- [What you should do] What is needed is a verbatim copy of the data, minus the pictures.

- [Material provided]
******

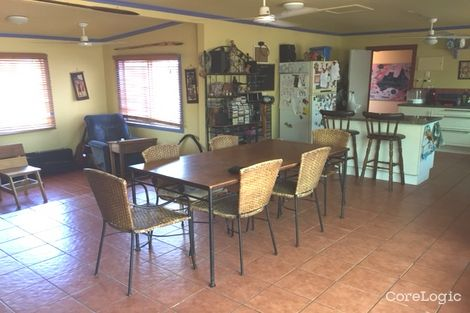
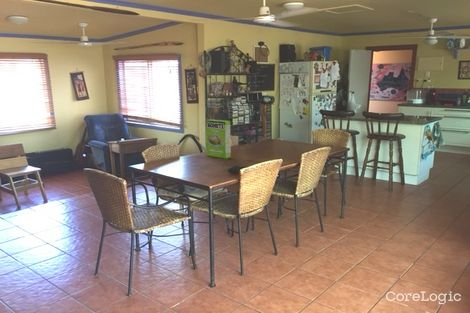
+ cake mix box [205,119,232,159]
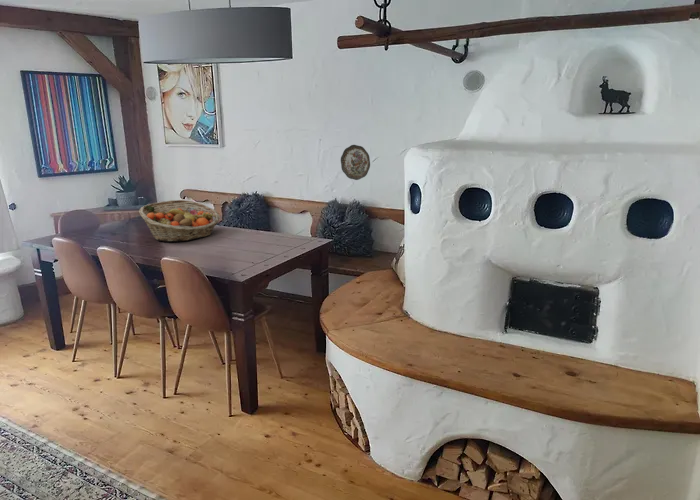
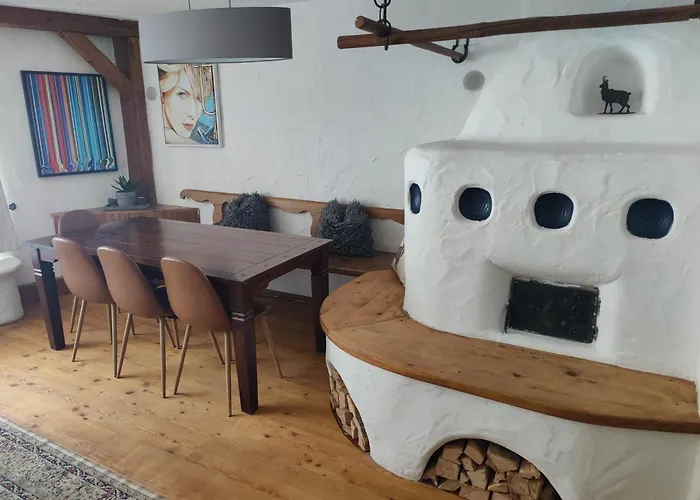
- fruit basket [138,199,221,243]
- decorative plate [340,144,371,181]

******

- [Expected output]
+ cake mix box [205,119,232,159]
- fruit basket [138,199,221,243]
- decorative plate [340,144,371,181]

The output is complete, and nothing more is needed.